→ Text:
------------
Welcome to our
August 26th edition of Joseph Young’s Puzzleria!
It appears beneath our
main MENU and is titled “How Now, Cow Brow? Slice: A hair-raising high-steaks
adventure, maid to order!”
A half-dozen
additional puzzles are listed under this week’s menus. Enjoy ’em all.
Hors d’Oeuvre
Menu
Adding on to
an idiom
Think of an
idiom with biblical origins that contains mostly nouns. Place a colon or comma
(or any piece of punctuation of your choice) after this phrase. Now extend it
by adding five additional words that further amplify on and elucidate the
phrase.
2 adverbial antonyms,
1 repetition
of one of the nouns in the idiom (minus, from the end of the noun, a letter and piece of
punctuation).
The initial
letters in the idiom followed by the initial letters of the five-word extension spell out a U.S.
state.
What is the
idiom and its extension? What is the state?
------------
→ Your objective: Write the next part of the Puzzleria puzzle page, starting after its final line. The records have no connection to the Puzzleria page.

→ Rows:
------------
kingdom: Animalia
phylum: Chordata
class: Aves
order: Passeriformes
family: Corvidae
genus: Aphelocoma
------------
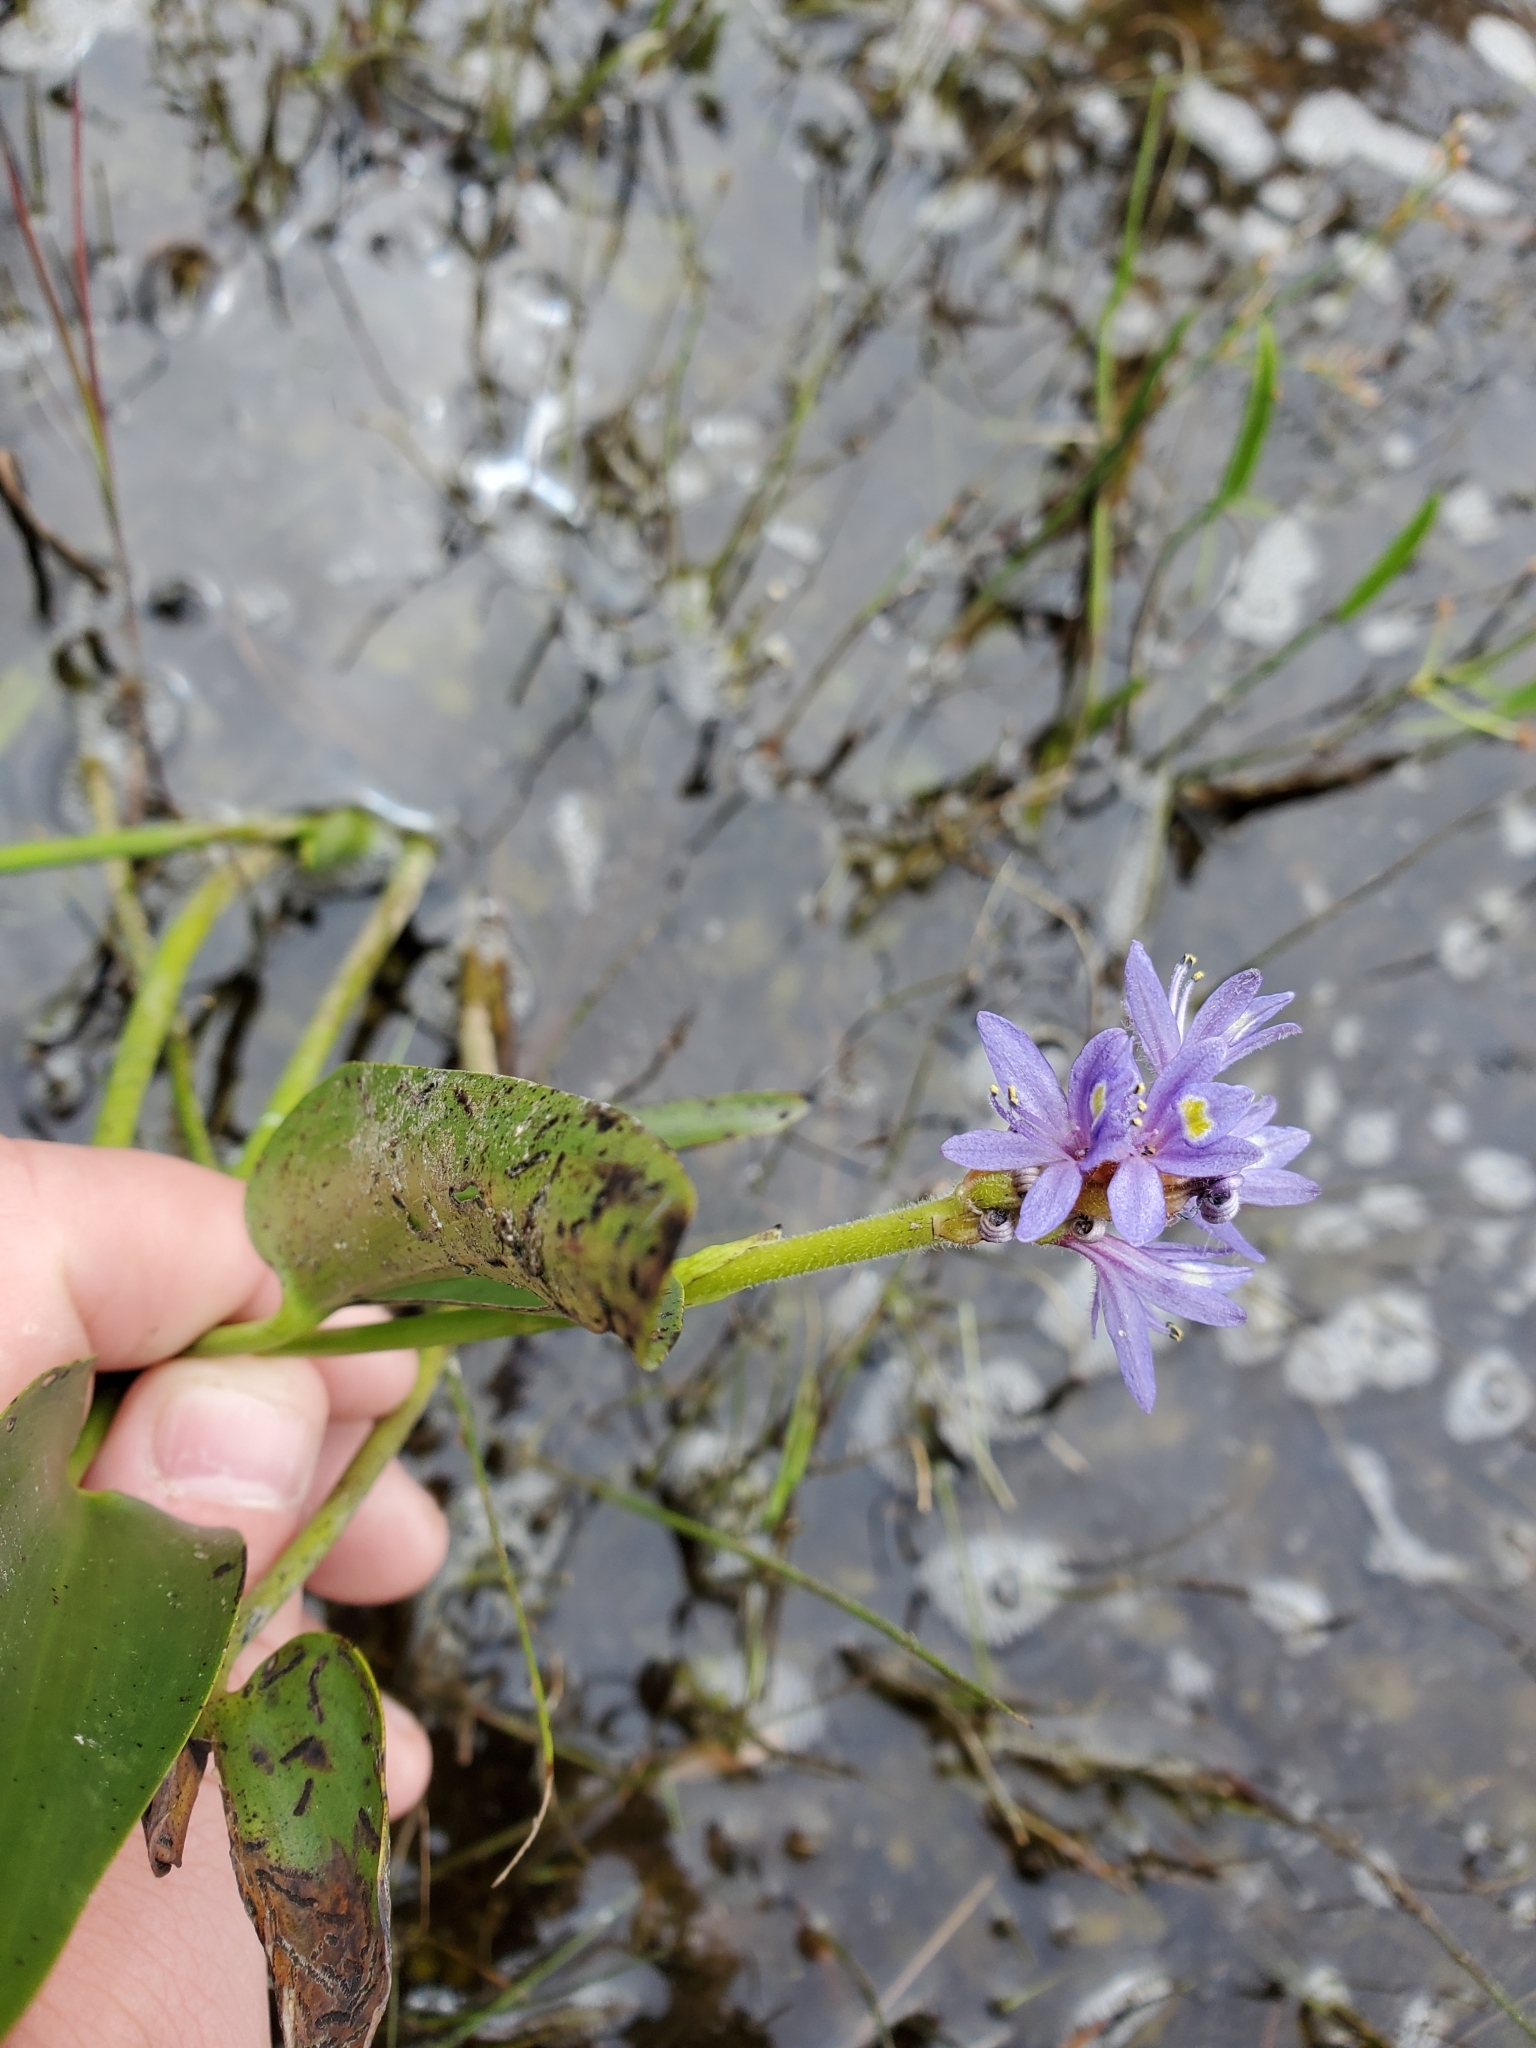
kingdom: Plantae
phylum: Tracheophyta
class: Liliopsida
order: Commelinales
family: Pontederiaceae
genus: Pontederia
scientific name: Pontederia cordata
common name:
------------
→ Right answer:
Hint: #1: the
adjectival antonyms, which begin with the same letter, appear in the lyrics of a popular holiday song.
Hint #2: There
is a preposition in the idiom.
Hint #3: Both adverbial antonyms begin with vowels.
Hint #3: Both adverbial antonyms begin with vowels.
Hint #4: The
state is not Iowa or Ohio, or even Maine or Idaho. (This is a “wise guy” hint.)
Morsel
Menu
Dulling a
sharp pain
Add two letters
in front of a pain-relieving product with an oxymoronic name to form a two-word
tautological description you might see on a fast food restaurant menu.
What is the
product?
What is the
description?
Appetizer
Menu
Hamburger-standing
on ceremony
Name something,
in two words, that someone usually brings to a certain religious ceremony. A
one-word homophone of that thing might be served at a reception following the
ceremony.
Hint: An
implement with more precision than the one used in preparing what is served
post-ceremony is usually a part of what is brought to the ceremony.
MENU
A
hair-raising high-steaks adventure, maid to order!
Take the name
of a personal grooming tool and write it in uppercase letters. Remove a letter
and rotate one of the remaining letters sideways.
Depending on which letter is removed, the result can be rearranged
to name one of two different things that are often shot on a range.
What are these words?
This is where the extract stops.